Entries listing boxed layout items:

-- Begin --

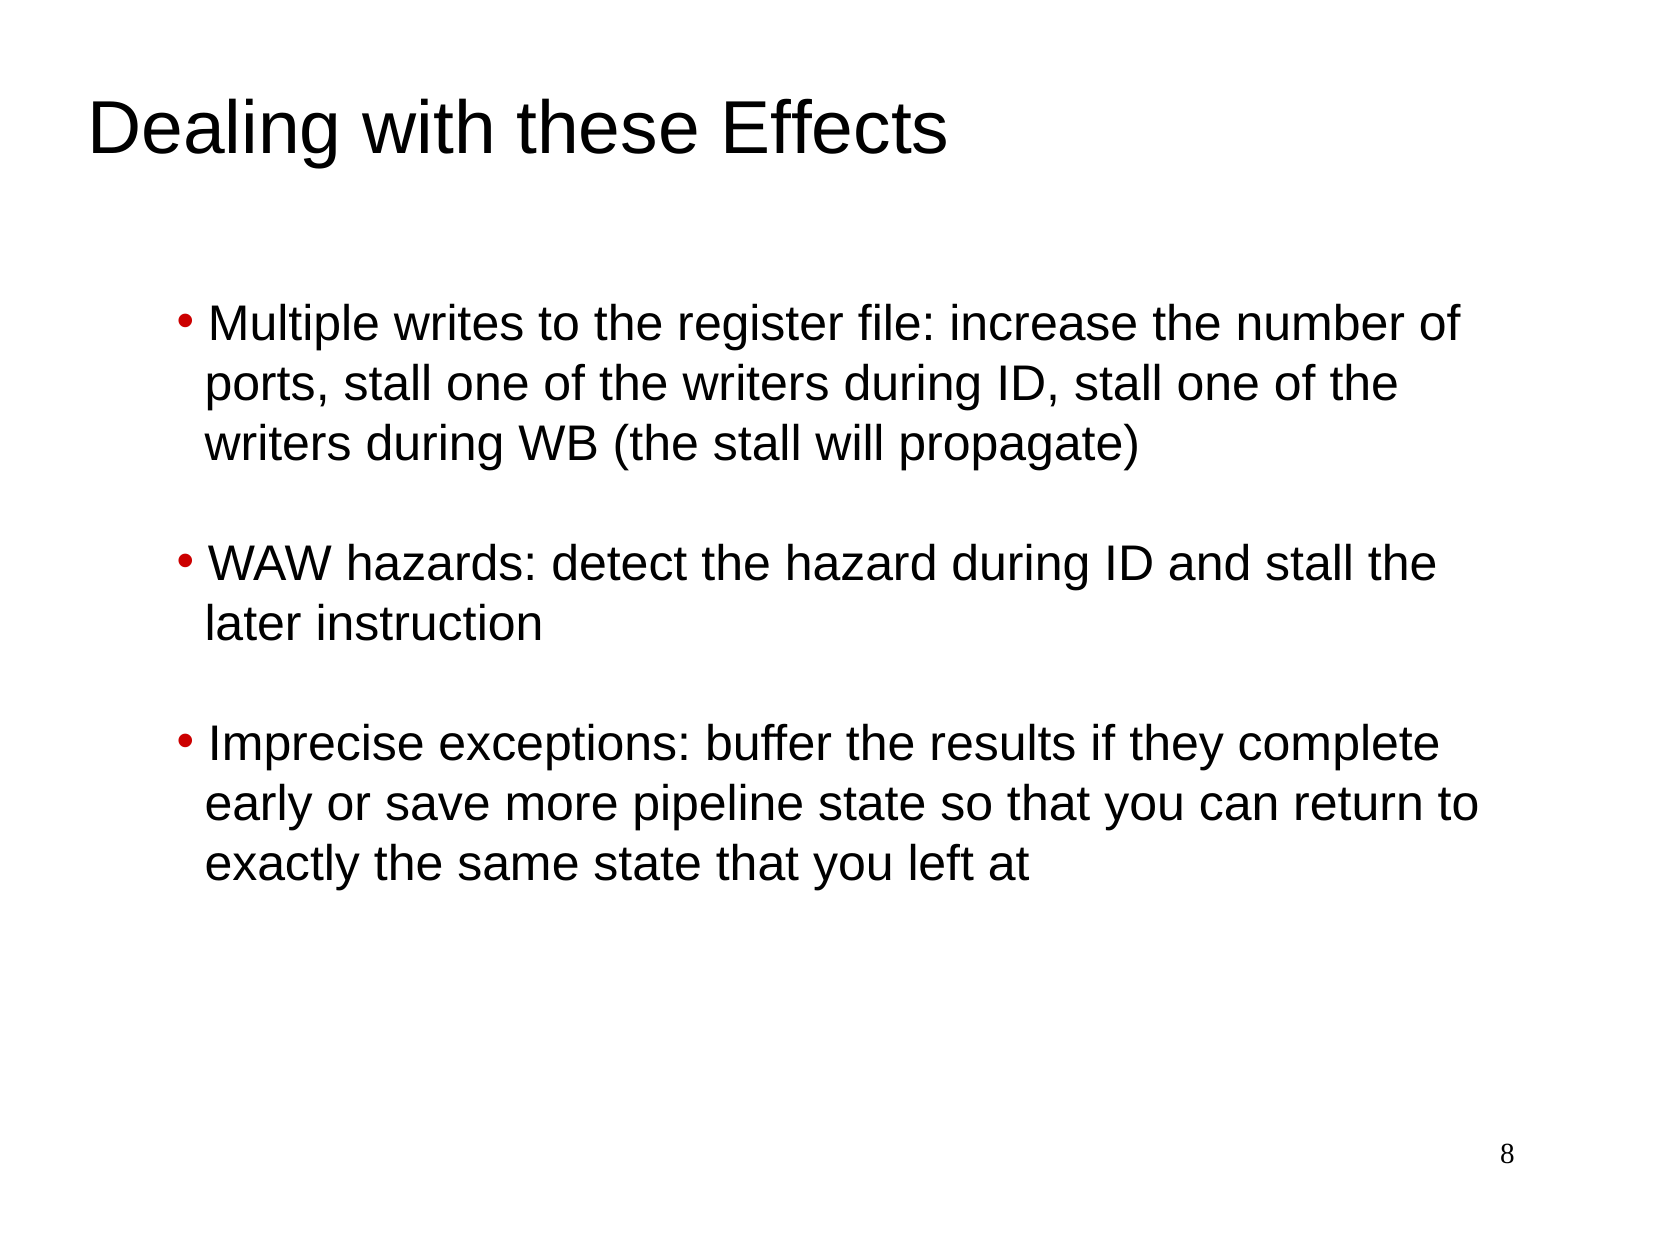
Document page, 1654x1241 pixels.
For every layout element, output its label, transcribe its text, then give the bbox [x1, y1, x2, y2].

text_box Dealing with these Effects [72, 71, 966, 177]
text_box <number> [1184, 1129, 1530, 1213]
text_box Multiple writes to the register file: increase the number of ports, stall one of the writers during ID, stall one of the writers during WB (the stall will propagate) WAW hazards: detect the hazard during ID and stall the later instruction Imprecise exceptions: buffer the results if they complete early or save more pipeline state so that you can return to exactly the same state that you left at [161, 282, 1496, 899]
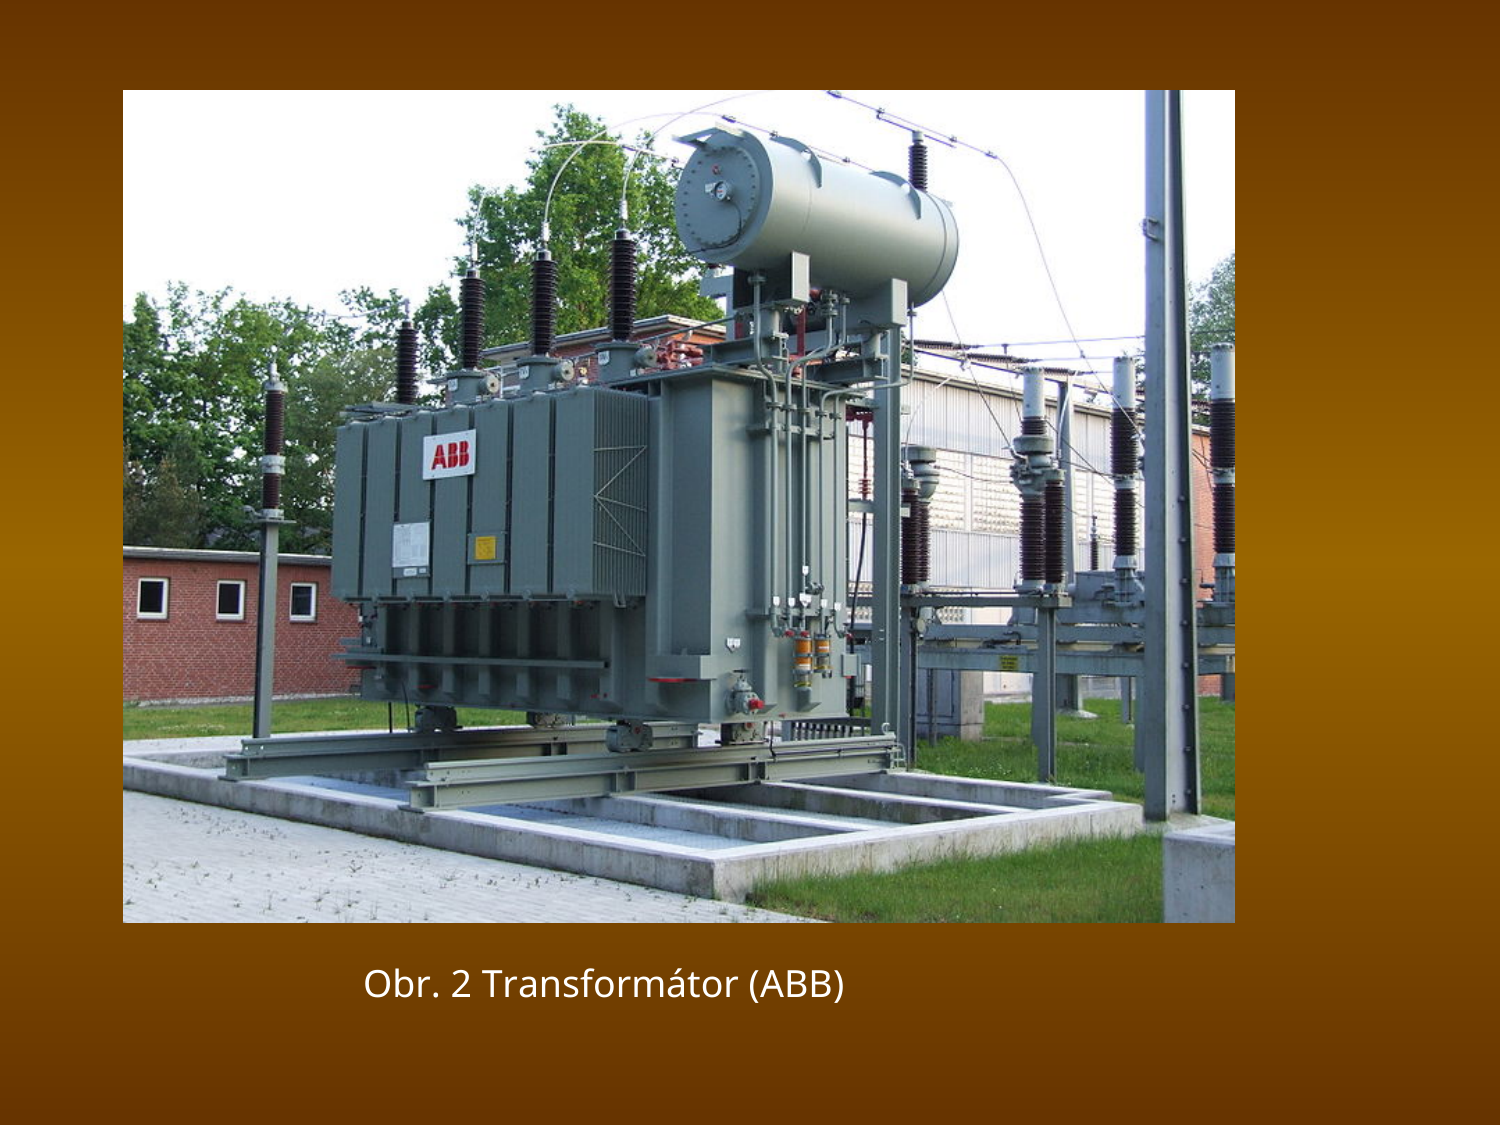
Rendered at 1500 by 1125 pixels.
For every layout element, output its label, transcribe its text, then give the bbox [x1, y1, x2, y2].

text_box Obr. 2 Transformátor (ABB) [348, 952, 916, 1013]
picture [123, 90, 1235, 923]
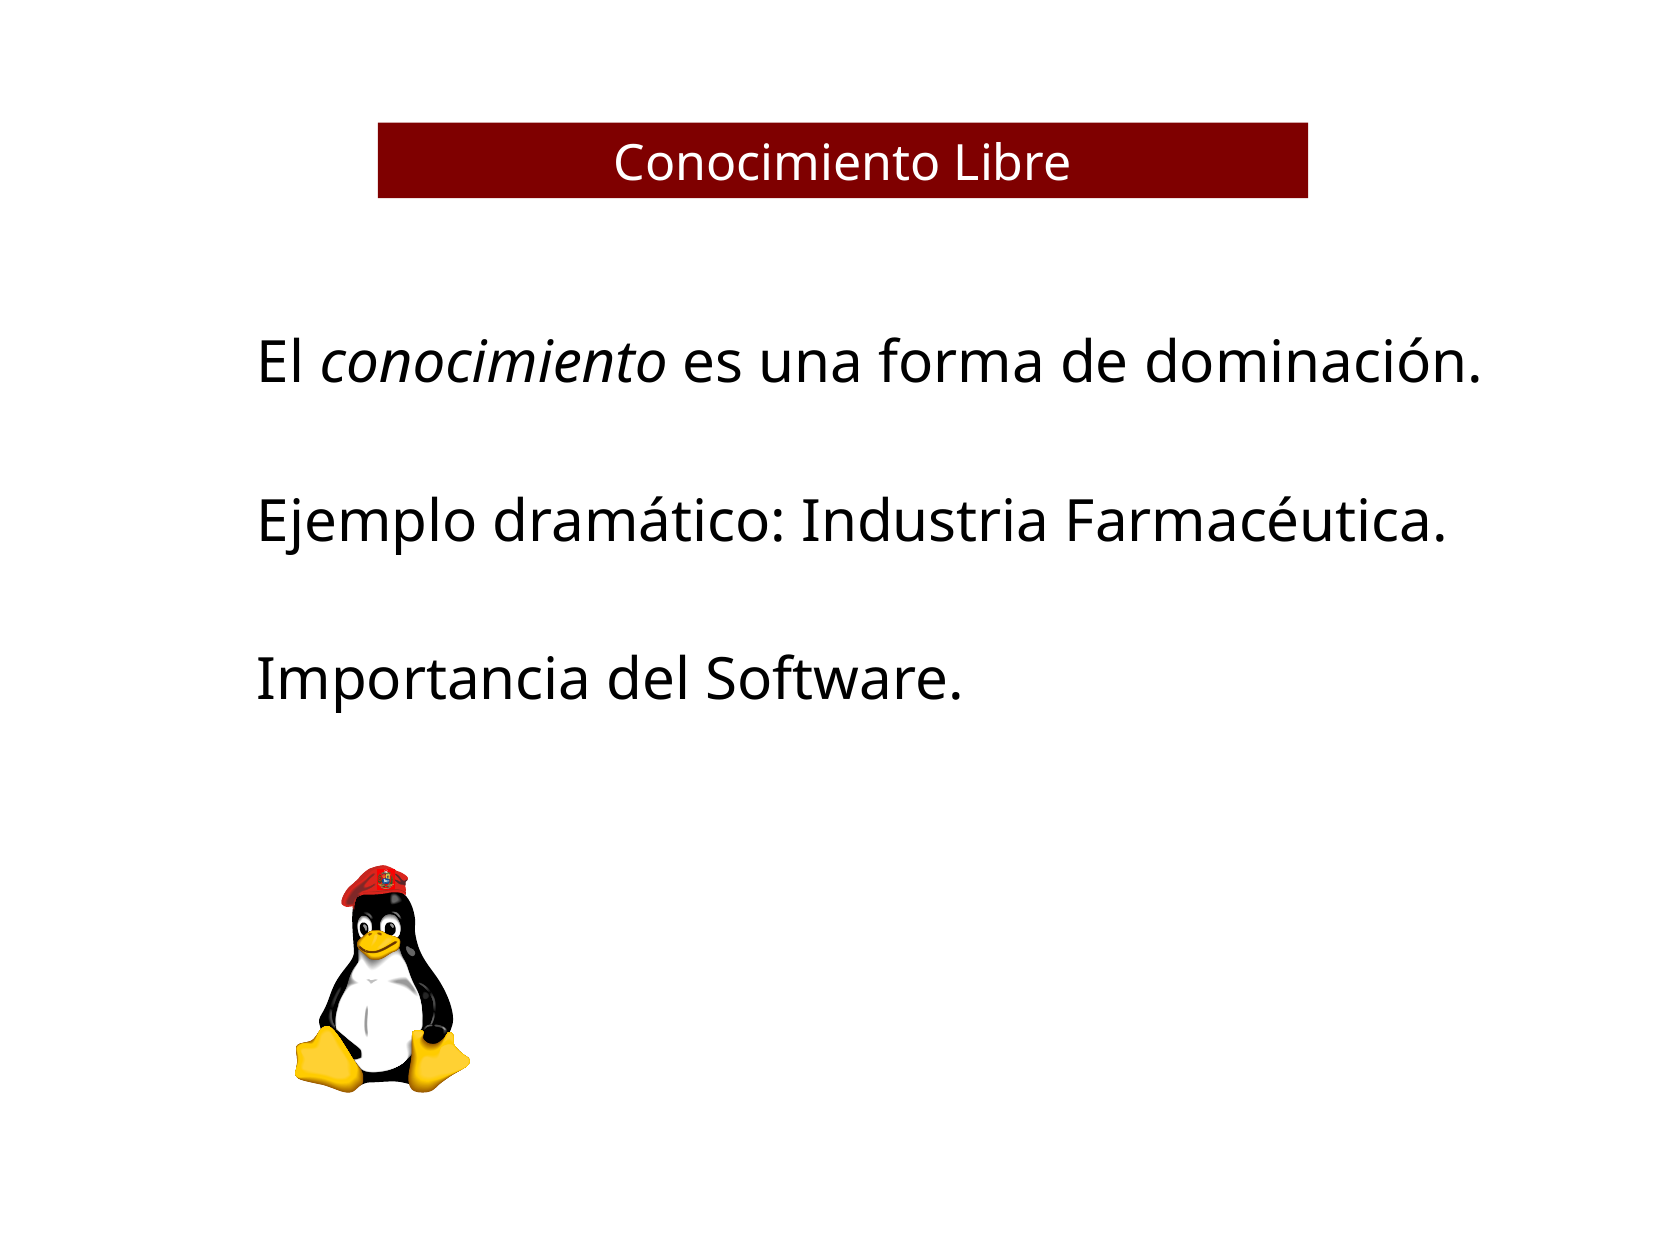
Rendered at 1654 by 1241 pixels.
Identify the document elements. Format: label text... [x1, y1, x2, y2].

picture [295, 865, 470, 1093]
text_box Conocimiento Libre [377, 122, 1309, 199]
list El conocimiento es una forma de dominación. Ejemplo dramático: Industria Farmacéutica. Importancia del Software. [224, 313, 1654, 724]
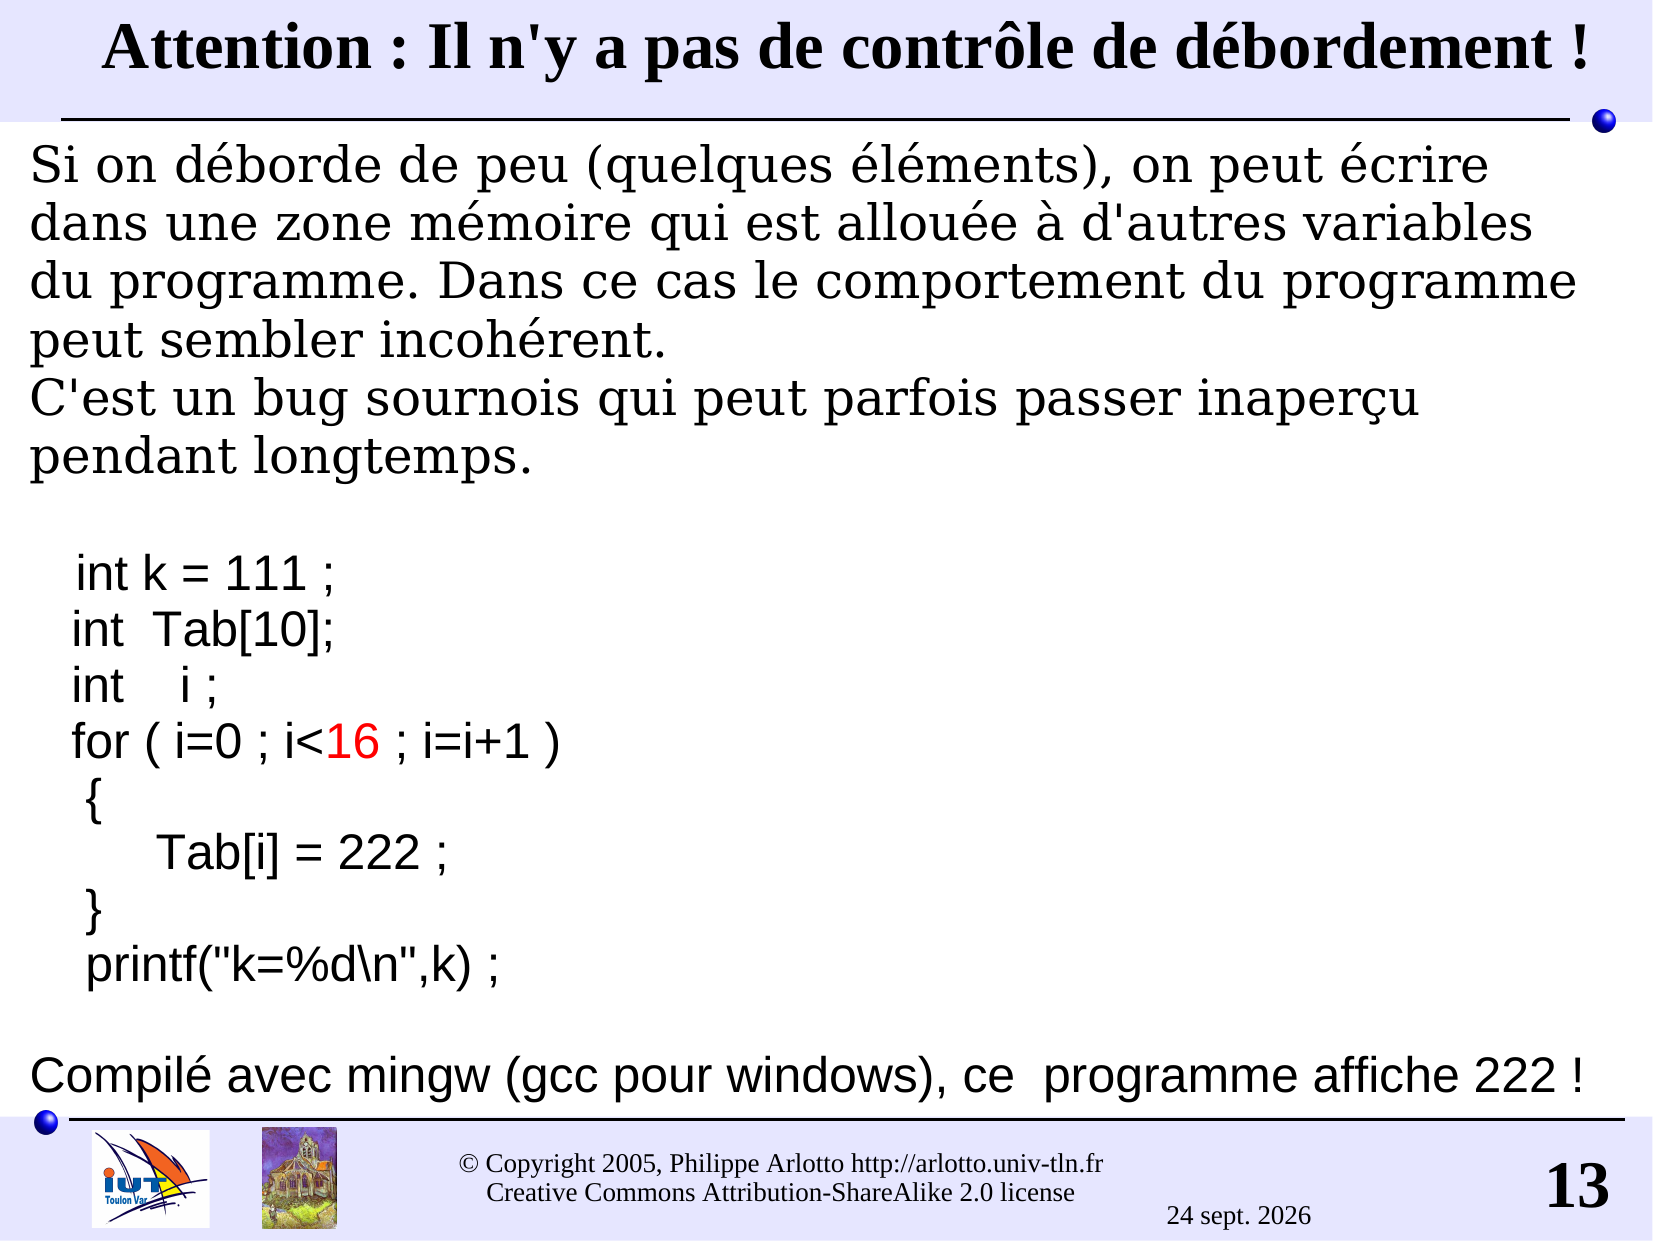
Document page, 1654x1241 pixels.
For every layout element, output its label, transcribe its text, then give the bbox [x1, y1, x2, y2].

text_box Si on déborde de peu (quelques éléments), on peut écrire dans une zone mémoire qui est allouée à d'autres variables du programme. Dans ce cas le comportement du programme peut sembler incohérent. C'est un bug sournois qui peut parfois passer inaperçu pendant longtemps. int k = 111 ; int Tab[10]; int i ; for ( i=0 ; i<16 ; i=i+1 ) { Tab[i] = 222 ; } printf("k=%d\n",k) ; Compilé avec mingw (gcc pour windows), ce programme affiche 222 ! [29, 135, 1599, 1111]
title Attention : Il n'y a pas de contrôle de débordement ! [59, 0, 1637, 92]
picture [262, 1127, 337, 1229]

-- End --

GOAL OF THE EXERCISE: Copy out every entry above word for word, leaving the pictures out of your answer.

EXERCISE ANSWER:
Document page, 1654x1241 pixels.
For every layout element, output its label, transcribe its text, then give the bbox [x1, y1, x2, y2].

text_box Dealing with these Effects [72, 71, 966, 177]
text_box <number> [1184, 1129, 1530, 1213]
text_box Multiple writes to the register file: increase the number of ports, stall one of the writers during ID, stall one of the writers during WB (the stall will propagate) WAW hazards: detect the hazard during ID and stall the later instruction Imprecise exceptions: buffer the results if they complete early or save more pipeline state so that you can return to exactly the same state that you left at [161, 282, 1496, 899]
Rendered at 1500 by 1125 pixels.
For every layout element, output its label, transcribe its text, then give the bbox [x1, y1, x2, y2].

text_box Obr. 2 Transformátor (ABB) [348, 952, 916, 1013]
picture [123, 90, 1235, 923]
Rendered at 1654 by 1241 pixels.
Identify the document elements. Format: label text... [x1, y1, x2, y2].

picture [295, 865, 470, 1093]
text_box Conocimiento Libre [377, 122, 1309, 199]
list El conocimiento es una forma de dominación. Ejemplo dramático: Industria Farmacéutica. Importancia del Software. [224, 313, 1654, 724]
Document page, 1654x1241 pixels.
For every layout element, output its label, transcribe its text, then give the bbox [x1, y1, x2, y2].

text_box Si on déborde de peu (quelques éléments), on peut écrire dans une zone mémoire qui est allouée à d'autres variables du programme. Dans ce cas le comportement du programme peut sembler incohérent. C'est un bug sournois qui peut parfois passer inaperçu pendant longtemps. int k = 111 ; int Tab[10]; int i ; for ( i=0 ; i<16 ; i=i+1 ) { Tab[i] = 222 ; } printf("k=%d\n",k) ; Compilé avec mingw (gcc pour windows), ce programme affiche 222 ! [29, 135, 1599, 1111]
title Attention : Il n'y a pas de contrôle de débordement ! [59, 0, 1637, 92]
picture [262, 1127, 337, 1229]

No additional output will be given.